The beef dish was notable for the addition of foie gras to make it a trio of proteins (tenderloin, short rib & foie gras). I love the fact that the ban on foie gras in Chicago just gets ignored. In reality it doesn’t even matter if the ban is repealed; hell, that might take away just a wee little bit of the enjoyment of consuming it.
After the last protein we were brought an anise sorbet which was ungodly overpowering. Only 2-3 spoonfulls of this could be consumed – I’m not sure this was the effect they’re aiming for.
The servers did initially screw up our dessert and brought out the one on the menu instead of the ones we had ordered. This was corrected pretty quickly though; the ice cream portion of it was actually really good though I did taste the chocolate fondant cake and was happy to know I’d made the correct decision – way too rich for my liking.

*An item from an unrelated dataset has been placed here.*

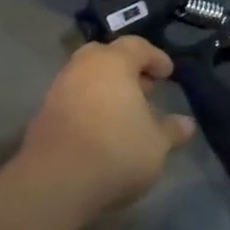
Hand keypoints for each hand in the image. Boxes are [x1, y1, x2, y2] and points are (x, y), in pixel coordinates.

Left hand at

Overall it was a really good meal. We never felt rushed and were quite surpised to realize that we’d been there for 3 and a half hours when we were walking out.
Yesterday we made dinner at home which consisted of the photographed items above. The scallop recipe is something from Epicurious – the best part about it is the corn coulis. The foie gras recipe is from Foie Gras: A Passion by Michael Ginor who happens to own Hudson Valley Foie Gras. The recipe I used for the most part was by Patrick O’Connell of the Inn at Little Washington. The blackberry sauce was amazing and would go just as well with seared duck breast or even beef tenderloin. The polenta cake is really a cake of grits (not too different) and was extremely creamy, if you’re into that sort of thing. Because of the cheese in it I had a hard time flipping it when I was browning the outside because the cheese was melting a little too much.
The duck confit and frisee salad recipe is from Tony Bourdain’s appearance on A Chef’s Story. For the duck confit I actually used Thomas Keller’s recipe from Bouchon which calls for a green salt that’s made from kosher salt, thyme, bay leaf and parsley.
Overall we had a great anniversary. We’ll have to start the nomination and deliberation for next year soon.